Planejamento familiar é uma coisa muito relativa e individual, por isso cada família deveria ter o direito de escolher se quer ou não o aborto. É mais do que óbvio que descriminalizar não 'estimularia' as cirurgias abortivas, mas sim tiraria da clandestinidade as inúmeras clínicas do gênero. Em um país que busca combater a informalidade, isto seria um avanço incrível.
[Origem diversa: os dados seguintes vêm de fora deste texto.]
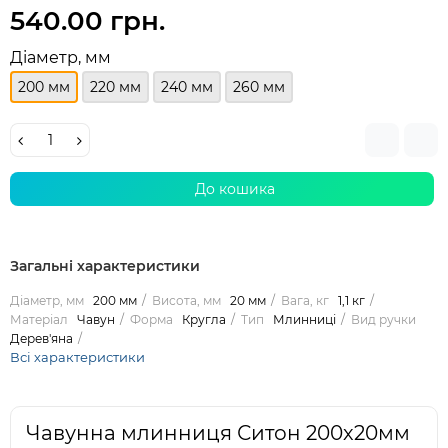
540.00 грн.
Діаметр, мм
200 мм
220 мм
240 мм
260 мм
До кошика
Загальні характеристики
Діаметр, мм
200 мм
Висота, мм
20 мм
Вага, кг
1,1 кг
Матеріал
Чавун
Форма
Кругла
Тип
Млинниці
Вид ручки
Дерев'яна
Всі характеристики
Чавунна млинниця Ситон 200х20мм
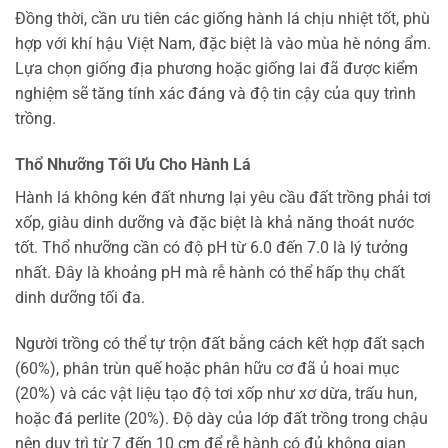
Đồng thời, cần ưu tiên các giống hành lá chịu nhiệt tốt, phù
hợp với khí hậu Việt Nam, đặc biệt là vào mùa hè nóng ẩm.
Lựa chọn giống địa phương hoặc giống lai đã được kiểm
nghiệm sẽ tăng tính xác đáng và độ tin cậy của quy trình
trồng.
Thổ Nhưỡng Tối Ưu Cho Hành Lá
Hành lá không kén đất nhưng lại yêu cầu đất trồng phải tơi
xốp, giàu dinh dưỡng và đặc biệt là khả năng thoát nước
tốt. Thổ nhưỡng cần có độ pH từ 6.0 đến 7.0 là lý tưởng
nhất. Đây là khoảng pH mà rễ hành có thể hấp thụ chất
dinh dưỡng tối đa.
Người trồng có thể tự trộn đất bằng cách kết hợp đất sạch
(60%), phân trùn quế hoặc phân hữu cơ đã ủ hoai mục
(20%) và các vật liệu tạo độ tơi xốp như xơ dừa, trấu hun,
hoặc đá perlite (20%). Độ dày của lớp đất trồng trong chậu
nên duy trì từ 7 đến 10 cm để rễ hành có đủ không gian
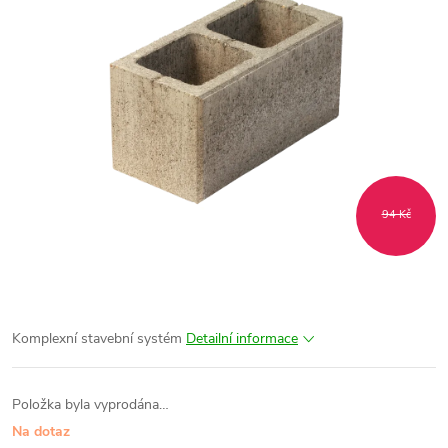
94 Kč
Komplexní stavební systém
Detailní informace
Položka byla vyprodána…
Na dotaz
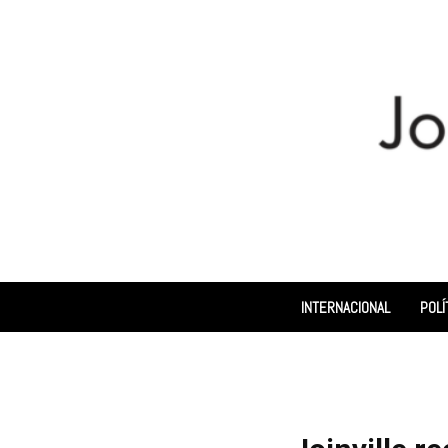
INTERNACIONAL
POLÍ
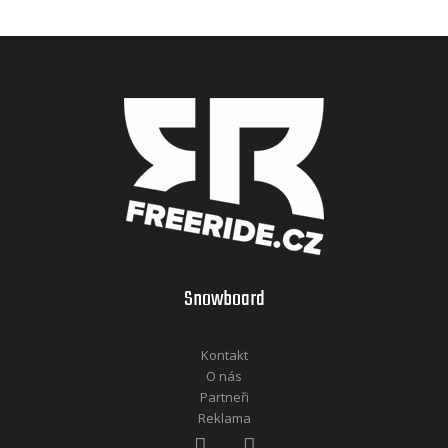
Snowboard
Kontakt
O nás
Partneři
Reklama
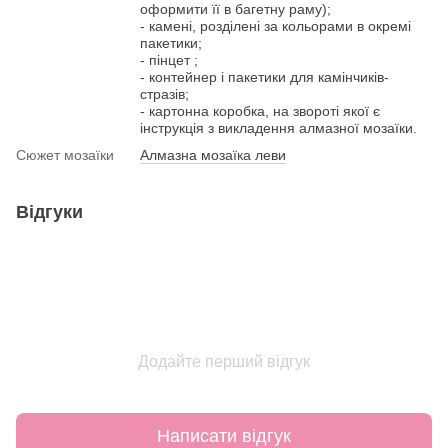
оформити її в багетну раму);
- камені, розділені за кольорами в окремі
пакетики;
- пінцет ;
- контейнер і пакетики для камінчиків-
стразів;
- картонна коробка, на звороті якої є
інструкція з викладення алмазної мозаїки.
Сюжет мозаїки
Алмазна мозаїка леви
Відгуки
Додайте перший відгук
Написати відгук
Bem, acredito que você esteja esquecendo da vida do suposto filho, não é pq não tem o racicínio formada que não é individuo. Existem muitos métodos preventivos não sendo necessário cometer um homicídio, além de que com o aborto legalizado a camisinha ia cair em desuso, o que pode vir a aumentar DSTs.
Já a pena de morte é uma maneira definitiva de retirar a vida de um criminoso preservando a da sociedade.


O aborto, ao menos na minha opinião (e espero que na de todos os 'casais' que tenham ou pretendam recorrer a ele), é um ÚLTIMO RECURSO. É mais do que óbvio que a pessoa pode recorrer a métodos anticoncepcionais como a camisinha e as pílulas, mas duas pessoas não podem ter sua vida inteira prejudicada por causa de um deslize que tenha gerado uma gravidez indesejada. Se o aborto for feito antes da oitava semana, eu não vejo nada de cruel na atitude. Caso eu esteja errado e a maioria das pessoas pretenda parar de usar preservativos porque pode abortar, a culpa já não é minha, mas sim da consciência (ou a falta da mesma) de cada um, mas volto a repetir - aborto não é um crime se for o último recurso para evitar uma gravidez indesejada.